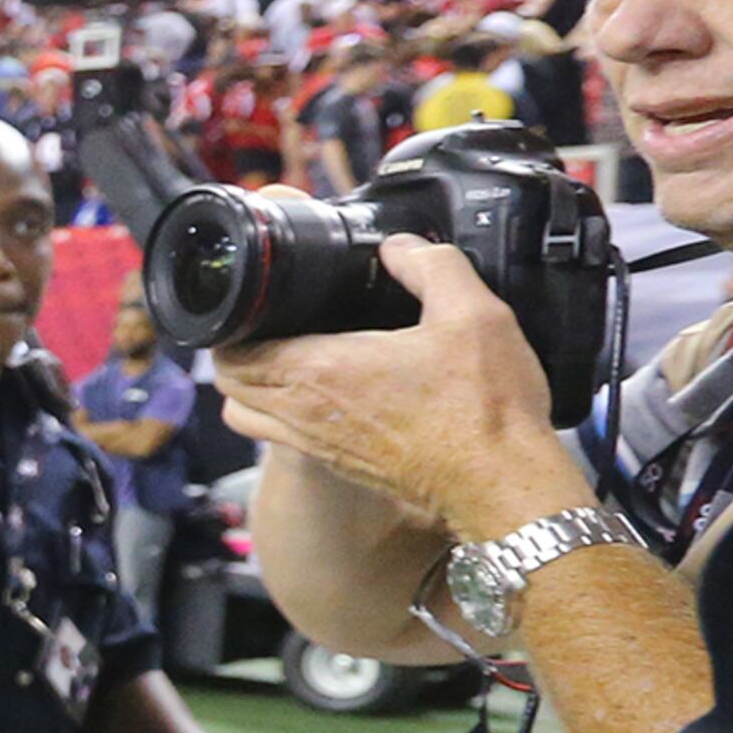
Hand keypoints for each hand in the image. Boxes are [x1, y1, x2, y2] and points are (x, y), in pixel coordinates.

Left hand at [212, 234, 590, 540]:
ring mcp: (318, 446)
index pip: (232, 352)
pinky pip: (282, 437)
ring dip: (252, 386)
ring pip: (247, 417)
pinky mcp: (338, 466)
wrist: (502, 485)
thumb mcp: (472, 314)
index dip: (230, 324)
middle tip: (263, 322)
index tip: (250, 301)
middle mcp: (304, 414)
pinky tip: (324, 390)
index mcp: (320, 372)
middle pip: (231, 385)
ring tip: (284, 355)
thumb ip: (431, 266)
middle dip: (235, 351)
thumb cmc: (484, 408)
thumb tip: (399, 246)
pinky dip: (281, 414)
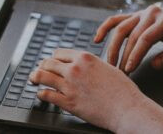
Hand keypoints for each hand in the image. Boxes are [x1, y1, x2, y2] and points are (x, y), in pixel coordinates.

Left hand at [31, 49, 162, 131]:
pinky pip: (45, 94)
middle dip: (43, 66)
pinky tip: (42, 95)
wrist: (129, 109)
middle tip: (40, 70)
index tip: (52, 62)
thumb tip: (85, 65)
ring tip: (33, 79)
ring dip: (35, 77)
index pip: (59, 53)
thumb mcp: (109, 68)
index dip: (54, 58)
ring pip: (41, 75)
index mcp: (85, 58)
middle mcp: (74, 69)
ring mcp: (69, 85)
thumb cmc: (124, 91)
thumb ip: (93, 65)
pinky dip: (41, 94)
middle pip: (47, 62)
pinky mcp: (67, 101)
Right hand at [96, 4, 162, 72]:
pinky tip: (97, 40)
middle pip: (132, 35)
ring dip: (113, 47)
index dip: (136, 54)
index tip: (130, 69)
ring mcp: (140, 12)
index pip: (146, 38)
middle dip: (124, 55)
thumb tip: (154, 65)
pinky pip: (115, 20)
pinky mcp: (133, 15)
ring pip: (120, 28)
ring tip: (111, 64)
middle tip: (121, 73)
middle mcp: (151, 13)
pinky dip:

=======

Verbatim copy, pictures excluded: output the lines from the first line of the records above through the line containing "thumb mcp: (109, 68)".

Hand keypoints for each hand in the image. Boxes are [x1, y1, x2, y2] and points are (x, y), in pixel coordinates.

Left hand at [212, 234, 590, 540]:
ring mcp: (318, 446)
index pip: (232, 352)
pinky pip: (282, 437)
ring dip: (252, 386)
ring pip: (247, 417)
pinky mcp: (338, 466)
wrist: (502, 485)
thumb mcp: (472, 314)
index dip: (230, 324)
middle tip: (263, 322)
index tip: (250, 301)
middle mcp: (304, 414)
pinky tip: (324, 390)
index mcp: (320, 372)
middle pip: (231, 385)
ring tip: (284, 355)
thumb ip: (431, 266)
middle dip: (235, 351)
thumb cmc: (484, 408)
thumb tip: (399, 246)
pinky dip: (281, 414)
Hand keypoints for each hand in the image. Boxes are [x1, y1, x2, y2] and points are (x, y), in pixel coordinates.

Left hand at [31, 49, 162, 131]:
pinky pip: (45, 94)
middle dip: (43, 66)
pinky tip: (42, 95)
wrist: (129, 109)
middle tip: (40, 70)
index tip: (52, 62)
thumb tip: (85, 65)
ring tip: (33, 79)
ring dip: (35, 77)
index pip: (59, 53)
thumb mcp: (109, 68)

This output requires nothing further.